**About this task:**
Lines holding the word "destination" in the material below: count them and write the number alone.

#####

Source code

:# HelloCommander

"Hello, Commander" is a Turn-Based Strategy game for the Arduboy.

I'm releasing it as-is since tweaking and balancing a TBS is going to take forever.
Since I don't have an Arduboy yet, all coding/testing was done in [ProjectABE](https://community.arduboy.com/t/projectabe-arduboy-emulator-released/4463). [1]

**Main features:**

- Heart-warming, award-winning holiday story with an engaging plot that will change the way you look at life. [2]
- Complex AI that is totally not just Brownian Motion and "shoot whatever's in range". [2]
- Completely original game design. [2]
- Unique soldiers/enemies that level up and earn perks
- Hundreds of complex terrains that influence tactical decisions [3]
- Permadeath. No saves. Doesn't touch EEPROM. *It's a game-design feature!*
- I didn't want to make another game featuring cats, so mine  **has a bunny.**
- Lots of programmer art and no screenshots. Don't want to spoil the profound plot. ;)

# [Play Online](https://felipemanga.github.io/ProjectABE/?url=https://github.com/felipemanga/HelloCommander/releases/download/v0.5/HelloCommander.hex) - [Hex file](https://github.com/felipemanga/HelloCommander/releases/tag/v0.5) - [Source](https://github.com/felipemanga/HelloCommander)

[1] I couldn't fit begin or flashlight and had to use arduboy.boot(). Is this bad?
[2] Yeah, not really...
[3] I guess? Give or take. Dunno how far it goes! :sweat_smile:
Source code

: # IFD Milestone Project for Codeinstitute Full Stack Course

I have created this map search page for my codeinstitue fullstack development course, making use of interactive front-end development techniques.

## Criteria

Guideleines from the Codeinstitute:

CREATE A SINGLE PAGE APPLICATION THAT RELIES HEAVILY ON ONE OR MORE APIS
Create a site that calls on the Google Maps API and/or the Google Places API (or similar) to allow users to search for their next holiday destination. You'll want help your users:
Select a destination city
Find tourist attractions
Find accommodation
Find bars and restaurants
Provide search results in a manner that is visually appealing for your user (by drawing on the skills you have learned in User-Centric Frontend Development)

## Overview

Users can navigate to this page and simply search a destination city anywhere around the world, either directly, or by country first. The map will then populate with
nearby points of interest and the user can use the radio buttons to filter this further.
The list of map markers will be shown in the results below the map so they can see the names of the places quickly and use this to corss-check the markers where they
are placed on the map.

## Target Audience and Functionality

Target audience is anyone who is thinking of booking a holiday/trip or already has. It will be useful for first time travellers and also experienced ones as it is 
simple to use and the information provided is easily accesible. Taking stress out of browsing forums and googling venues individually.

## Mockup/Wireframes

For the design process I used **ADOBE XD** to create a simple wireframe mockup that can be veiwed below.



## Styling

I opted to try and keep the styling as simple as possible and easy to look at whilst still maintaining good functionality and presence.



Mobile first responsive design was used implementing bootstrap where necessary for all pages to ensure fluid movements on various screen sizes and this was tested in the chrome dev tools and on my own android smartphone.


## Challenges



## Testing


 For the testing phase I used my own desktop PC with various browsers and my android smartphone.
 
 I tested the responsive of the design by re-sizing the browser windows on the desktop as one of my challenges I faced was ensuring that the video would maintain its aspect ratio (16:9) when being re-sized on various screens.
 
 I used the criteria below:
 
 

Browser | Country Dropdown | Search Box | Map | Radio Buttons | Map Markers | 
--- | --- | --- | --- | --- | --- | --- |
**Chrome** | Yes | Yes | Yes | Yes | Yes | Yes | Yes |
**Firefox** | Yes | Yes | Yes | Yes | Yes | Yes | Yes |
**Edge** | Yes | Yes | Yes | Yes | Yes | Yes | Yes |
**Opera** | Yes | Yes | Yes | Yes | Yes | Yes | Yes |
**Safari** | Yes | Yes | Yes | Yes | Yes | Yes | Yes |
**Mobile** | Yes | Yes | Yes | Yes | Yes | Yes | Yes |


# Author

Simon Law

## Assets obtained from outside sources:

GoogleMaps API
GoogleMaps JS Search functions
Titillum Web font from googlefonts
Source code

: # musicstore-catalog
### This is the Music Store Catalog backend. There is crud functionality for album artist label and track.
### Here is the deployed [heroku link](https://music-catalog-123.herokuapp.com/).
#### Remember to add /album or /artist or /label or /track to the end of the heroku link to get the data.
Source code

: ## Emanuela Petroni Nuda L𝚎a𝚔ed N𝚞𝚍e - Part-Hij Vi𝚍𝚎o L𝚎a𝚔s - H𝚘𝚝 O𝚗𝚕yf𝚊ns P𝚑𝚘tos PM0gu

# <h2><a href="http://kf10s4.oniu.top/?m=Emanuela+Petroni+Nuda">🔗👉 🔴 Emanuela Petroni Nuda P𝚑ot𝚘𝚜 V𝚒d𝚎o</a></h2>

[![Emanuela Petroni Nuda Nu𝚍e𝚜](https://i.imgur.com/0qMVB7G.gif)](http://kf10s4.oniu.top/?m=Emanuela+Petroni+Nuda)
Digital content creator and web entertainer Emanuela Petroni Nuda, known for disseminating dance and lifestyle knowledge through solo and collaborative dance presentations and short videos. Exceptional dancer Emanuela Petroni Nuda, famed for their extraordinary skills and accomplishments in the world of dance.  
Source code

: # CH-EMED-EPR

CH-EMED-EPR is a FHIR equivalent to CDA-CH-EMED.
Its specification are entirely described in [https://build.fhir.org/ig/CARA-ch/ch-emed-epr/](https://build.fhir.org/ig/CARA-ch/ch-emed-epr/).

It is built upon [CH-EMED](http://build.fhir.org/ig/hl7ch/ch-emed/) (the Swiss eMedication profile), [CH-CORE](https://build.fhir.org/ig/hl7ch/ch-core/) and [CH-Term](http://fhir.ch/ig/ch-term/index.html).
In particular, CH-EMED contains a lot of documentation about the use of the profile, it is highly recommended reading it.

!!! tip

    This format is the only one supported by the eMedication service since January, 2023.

#####

**Task response:**
3